JAKARTA, KOMPAS.com - Menteri Energi dan Sumber Daya Mineral Darwin Zahedy Saleh mengeluarkan peraturan tentang alokasi pemanfaatan gas bumi untuk pemenuhan kebutuhan domestik. Hal ini bertujuan agar pemanfaatan gas bumi sebagai sumber daya alam yang tidak terbarukan bisa dimanfaatkan secara berkesinambungan.
Hal ini tertuang dalam Peraturan Menteri ESDM Nomor 3 Tahun 2010 sebagaimana dilansir dalam siaran pers Kementerian ESDM, Selasa (2/2/2010), di Jakarta.
Menurut Darwin, peraturan itu diterbitkan dengan mempertimbangkan bahwa gas bumi merupakan sumber daya alam yang tak terbarukan sehingga perlu diatur pemanfaatannya secara berkesinambungan untuk kemakmuran rakyat dan berorientasi pada asas kemanfaatan . Implementasi kebijakannya untuk mendukung ketahanan dan kemandirian energi nasional.
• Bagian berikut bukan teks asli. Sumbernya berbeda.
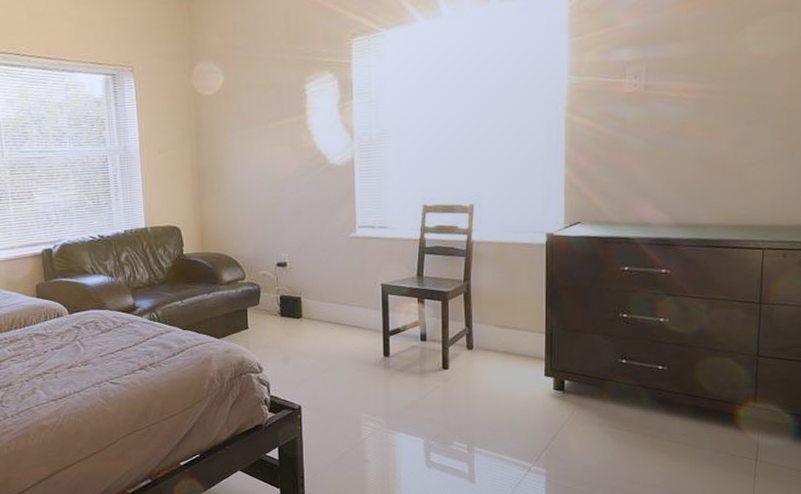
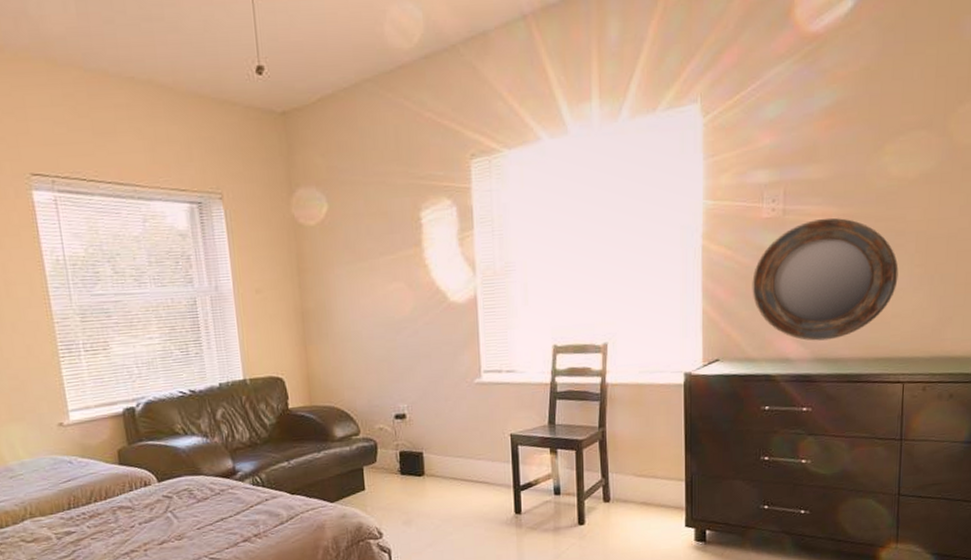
home mirror: none [613,93,759,208] -> present [752,217,899,341]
Kebijakan alokasi dan pemanfatan gas bumi ditetapkan agar kebutuhan domestik bisa dipenuhi secara optimal. Hal ini dengan mempertimbangan kepentingan umum, kepentingan negara, kebijakan energi nasional, cadangan dan peluang pasar gas bumi, infrastruktur, perencanaan dan keekonomian lapangan dari cadangan migas yang akan dialokasikan. Dalam menetapkan kebijakan itu , Menteri ESDM mempertimbangkan usulan Badan Pelaksana Kegiatan Hulu Migas.
Menteri ESDM menentukan prioritas pemanfaatan gas bumi untuk pemenuhan kebutuhan dalam negeri yang akan digunakan sebagai sumber energi, bahan bak u maupun keperluan lainnya dengan memperhatikan keekonomian harga gas bumi yang bersangkutan. Dalam menentukan prioritas, Menteri ESDM menetapkan kebijakan mengenai Neraca Gas Bumi Indonesia yang diperbarui dan ditetapkan setiap tahun.
Kewajiban kontraktor
Permen juga membahas mengenai kewajiban kontraktor ikut memenuhi kebutuhan gas bumi dalam negeri. Kewajiban kontraktor untuk ikut memenuhi kebutuhan dalam negeri dilakukan dengan menyerahkan 25 persen dari hasil produksi hasil bumi bagian kontraktor.
Dalam hal kebutuhan gas bumi dalam negeri belum dapat terpenuhi, Menteri ESDM menetapkan alokasi dan pemanfaatan gas bumi dari cadangan yang dapat diproduksikan da ri setiap lapangan gas bumi pada suatu wilayah kerja. Pemenuhan kebutuhan dalam negeri tetap memperhatikan ketersediaan infrastruktur, teknis operasional dan keekonomian lapangan.
Menteri ESDM juga dapat menetapkan kebijakan pasokan gas bumi yang berasal dari impor. Penetapan kebijakan alokasi dan pemanfaatan gas bumi dilaksanakan dengan prioritas pemanfaatan gas bumi untuk peningkayan produksi minyak dan gas bumi nasional, industri pupuk, penyediaan tenaga listrik dan industri lainnya.
Prioritas pemanfaatan gas bumi dilakukan dengan tetap mempertimbangkan kebutuhan gas bumi di wilayah setempat. Dalam hal Menteri ESDM telah menetapkan kebijakan alokasi dan pemanfaatan gas bumi, BPMIGAS wajib menyusun rencana pengembangan lapangan cadangan gas bumi dari lapangan minyak dan gas bumi yang akan diproduksikan pada suatu wilayah kerja.
Peraturan menteri ini juga mengatur, dalam hal kajian yang dilakukan berdasarkan ketersediaan infrastruktur, teknis operasional dan keekonomian lapangan dan dari hasil kajian rencana pengembangan lapangan cadangan gas bumi tidak dapat dipenuhi, Menteri ESDM dapat menetap kan kebijakan lainnya.
Dalam hal kebutuhan gas bumi dalam negeri telah dapat dipenuhi, Menteri ESDM dapat menetapkan kebijakan lain atas alokasi dan pemanfaatan gas bumi. Saat peraturan menteri ini mulai berlaku, pengalokasian dan pemanfaatan gas bumi yang telah dilaksanakan dan memiliki kontrak jual beli gas bumi, Head of Agreement (HoA ), Memorandum of Understanding ( MoU) atau telah memasuki tahap negosiasi, tetap dapat dilaksanakan.